The hardest problem was network architecture at a hackathon. The ESP32 camera needed a private WiFi router to maintain a stable stream — it couldn't reliably connect to public or hotspot networks. This meant the hardware demo had to run on a dedicated router completely separate from the app's network, requiring careful coordination between two laptops and two phones all on different networks.

Overshoot's vision model proved tricky to integrate correctly. Getting it to return structured JSON with done, err, and msg fields consistently required building a robust fallback parser that handles multiple response formats. We also had to tune the CONFIRM_THRESHOLD to avoid false positives meaning the camera needs to see the completed condition twice in a row before auto-advancing to the next step.

Auth0 callback URL configuration for iOS was unexpectedly painful. Bundle ID changes broke the callback URL registration multiple times, and the iOS URL scheme had to be registered in three separate places before the login flow worked end to end.

Gemini model deprecations hit us mid-hackathon. We swapped from the deprecated google.generativeai package to the new google-genai SDK, and the model we had targeted (gemini-2.5-flash-preview-04-17) turned out to be unavailable for new API keys. We had to query the available models list and switch to gemini-2.5-flash.

Accomplishments that we're proud of

Getting real audio flowing from a camera on a pair of safety glasses to a student's iPhone in real time felt genuinely magical the first time it worked. The full pipeline from ESP32 capturing frame, Overshoot analyzubg it, Gemini enriching the response, ElevenLabs speaking it, iOS plays it is happening end to end in under two seconds is something we're proud of.

The lab report coaching output genuinely surprised us. When we tested it with struggle areas set to "measurement" and "procedure writing", it produced section-by-section guidance, passive voice cheat sheets, significant figures reminders, and a complete submission checklist that would have been useful to us as students. It teaches rather than does the work for you.

The AI-powered experiment search is a feature we love. A student can type "baking soda volcano" into a search bar and within seconds have a fully structured experiment with steps, materials, camera detection conditions, and an audio introduction ready to go and this applies for any experiment, not just preloaded ones.

What we learned

Building hardware-software systems under time pressure requires much more coordination than pure software projects. The camera, the ESP32 firmware, the server, the iOS app, and the network all have to agree on the same protocol. When one piece changes, everything breaks in unexpected ways.

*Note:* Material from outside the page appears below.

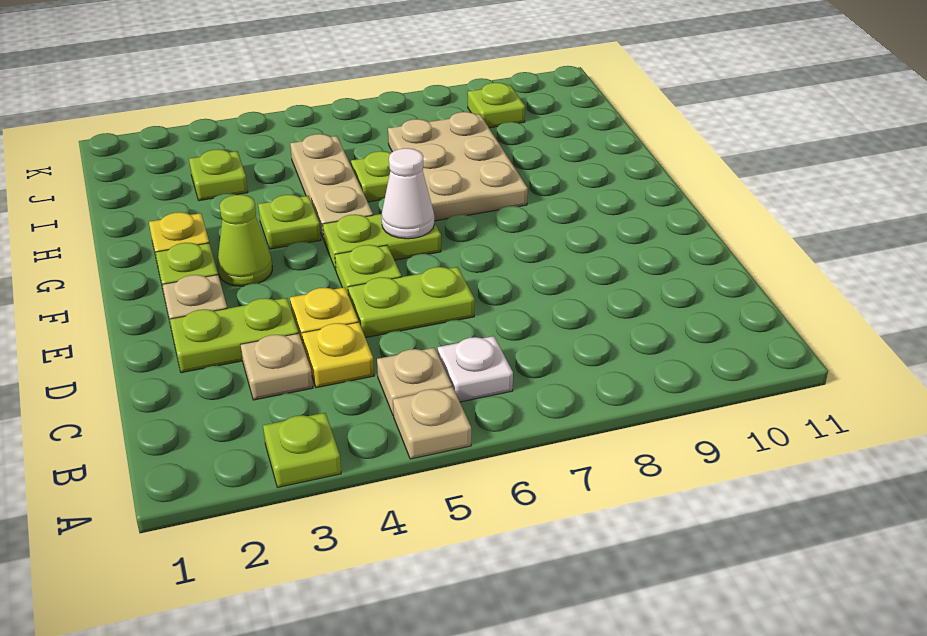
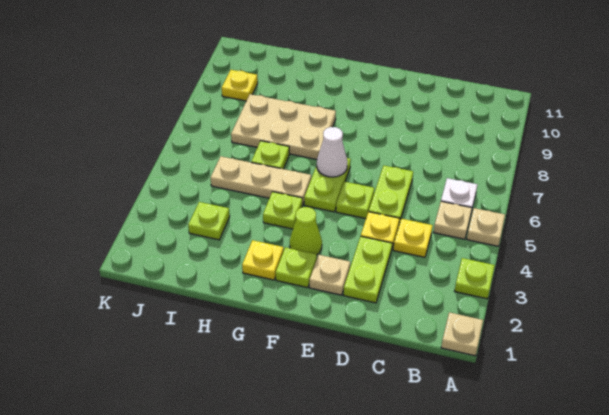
tan plate C3 level 1 -> tan plate A1 level 1
lime plate J9 level 1 -> yellow plate J9 level 1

We learned that vision models need very specific prompts to be useful. A generic "watch the experiment and confirm the step" prompt produces vague responses. Sami's approach of building structured per-step prompts with explicit detect conditions and errors arrays made Overshoot dramatically more accurate.

Personalization makes AI dramatically more useful. The same guidance about measurement delivered to a student who said they struggle with measurement hits differently than generic feedback. Storing student struggle areas and threading them through every Gemini prompt throughout the session was one of our best design decisions.

What's next for IRIS

Cross-Industry Applications — apply IRIS's concept to industries like construction, medicine, first responder/EMS, and more where real-time guidance can make life-changing differences.

Mistake tracking — log every error Overshoot flags during the session and include them in the end summary and report coaching. "You made 2 errors today — wrong flask on step 2, too much indicator on step 4" gives students specific things to improve.

Institution integration — connect IRIS to a university's LMS so lab report coaching is tailored to the specific rubric the professor is using, not generic TA advice.

More hardware — ESP32 is a proof of concept. A proper glasses integration with bone conduction audio, so the student hears IRIS without earphones and keeps full situational awareness in the lab, is the production version of this idea.

Automatic safety alerts — detect dangerous conditions (wrong chemical, spill, incorrect PPE) and interrupt everything with an urgent spoken alert before harm occurs.